L'exposition d'une descente à ski est l'évaluation des risques encourus lors du parcours de cette pente. Elle est la conséquence directe de la configuration du terrain et des obstacles pouvant se trouver sur la trajectoire du skieur : barres rocheuses ou de séracs, rochers apparents, étroitesse et encaissement du couloir (conditionnant un risque de percussions des parois bordant la pente), courbes...

Elle est prise en compte dans la plupart des systèmes de cotation de ski-alpinisme mais est généralement incluse dans une évaluation de difficulté plus générale. Ce n'est pas absurde car l'impression de difficulté est la combinaison de la difficulté technique de la pente (inclinaison, longueur, largeur, passages "mixtes"...) et de la difficulté psychologique découlant de la conscience de la dangerosité de l'itinéraire (conséquences d'une chute). A noter qu'il s'agit d'un danger subjectif, relatif à une éventuelle faute (chute) du skieur. Les dangers objectifs (chutes de pierre, de séracs, avalanches, etc.) ainsi que les conditions de neige ne sont pas pris en compte dans les cotations même si ces critères affectent fortement le jugement du skieur le jour du parcours. La raison principale de cette omission est le soucis d'avoir une cotation la plus intrinsèque possible, valable quelles que soient les conditions, afin de pouvoir comparer les itinéraires entre eux.

Dans le système de cotation "Toponeige", la difficulté est au contraire scindée en 2 (voire 3) parties séparant la difficulté technique de l'exposition. Celle-ci est évaluée à l'aide d'une échelle à 4 niveaux allant de E1 (exposition faible) à E4 (exposition très forte). Ces niveaux d'exposition sont décrits sur ce site dans l'article "Cotations en ski-alpinisme".

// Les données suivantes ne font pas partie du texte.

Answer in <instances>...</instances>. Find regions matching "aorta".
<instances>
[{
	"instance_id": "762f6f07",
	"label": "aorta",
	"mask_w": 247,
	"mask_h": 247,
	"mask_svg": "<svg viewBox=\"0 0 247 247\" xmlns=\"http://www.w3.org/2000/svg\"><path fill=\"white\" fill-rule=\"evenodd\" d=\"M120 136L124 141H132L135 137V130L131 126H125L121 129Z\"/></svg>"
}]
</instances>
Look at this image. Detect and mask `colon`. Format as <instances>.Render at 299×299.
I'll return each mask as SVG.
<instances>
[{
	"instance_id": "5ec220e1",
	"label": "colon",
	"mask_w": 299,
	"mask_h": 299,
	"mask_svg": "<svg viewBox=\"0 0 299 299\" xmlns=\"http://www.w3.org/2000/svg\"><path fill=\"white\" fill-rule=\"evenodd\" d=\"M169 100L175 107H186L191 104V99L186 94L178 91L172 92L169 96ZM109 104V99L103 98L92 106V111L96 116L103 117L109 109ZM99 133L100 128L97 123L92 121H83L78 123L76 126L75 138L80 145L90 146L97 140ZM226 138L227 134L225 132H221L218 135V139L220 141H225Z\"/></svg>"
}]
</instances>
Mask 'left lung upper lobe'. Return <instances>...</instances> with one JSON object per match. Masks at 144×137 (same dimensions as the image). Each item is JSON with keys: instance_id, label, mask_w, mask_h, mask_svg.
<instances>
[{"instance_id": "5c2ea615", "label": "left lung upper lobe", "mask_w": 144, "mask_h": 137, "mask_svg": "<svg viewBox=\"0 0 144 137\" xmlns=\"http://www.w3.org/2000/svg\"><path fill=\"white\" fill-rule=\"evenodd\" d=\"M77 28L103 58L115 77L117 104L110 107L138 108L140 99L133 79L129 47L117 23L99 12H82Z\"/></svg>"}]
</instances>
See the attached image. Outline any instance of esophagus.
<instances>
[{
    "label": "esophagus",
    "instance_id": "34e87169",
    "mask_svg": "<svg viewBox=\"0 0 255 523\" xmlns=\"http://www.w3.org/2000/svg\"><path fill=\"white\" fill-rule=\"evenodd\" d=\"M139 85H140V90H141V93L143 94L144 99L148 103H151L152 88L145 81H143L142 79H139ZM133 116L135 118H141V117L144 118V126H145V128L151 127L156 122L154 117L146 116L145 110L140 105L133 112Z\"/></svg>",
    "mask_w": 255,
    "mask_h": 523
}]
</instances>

Tout comme la cotation technique d'une course est difficile à évaluer avec précision, cohérence et homogénéité, la détermination du niveau d'exposition est parfois sujette à polémique. Heureusement que la fourchette est limitée à 4 valeurs ! Quelques reflexions me viennent à l'esprit.

Visibilité du danger

Tout d'abord à propos de la pertinence de prendre en compte la "visibilité ou pas" des dangers de l'itinéraire. Généralement l'exposition est évaluée sur des critères objectifs : hauteurs des barres, étroitesse etc. Or il se trouve que dans certains cas, à cause de la configuration de la pente, ces dangers restent invisibles pendant tout ou partie de la course. Un itinéraire peut surplomber une haute barre rocheuse mais qui est cachée par un coude ou un tournant du couloir et qui donc ne va pas trop - ou en tous cas moins - se rappeler à l'attention du skieur engagé dans celui-ci. Ou bien l'itinéraire peut emprunter une traversée dans un dévers au dessus d'une haute falaise mais située loin en contrebas ou masquée par des ruptures de pentes ou autres oscillations du terrain. Bref comme on le lit parfois dans certains compte-rendus de courses postées sur les sites de communauté dédiés au ski, il peut s'agir d'un "E4 mais peu oppressant" alors que tel autre E3 voire E2 a beaucoup plus fait sensation.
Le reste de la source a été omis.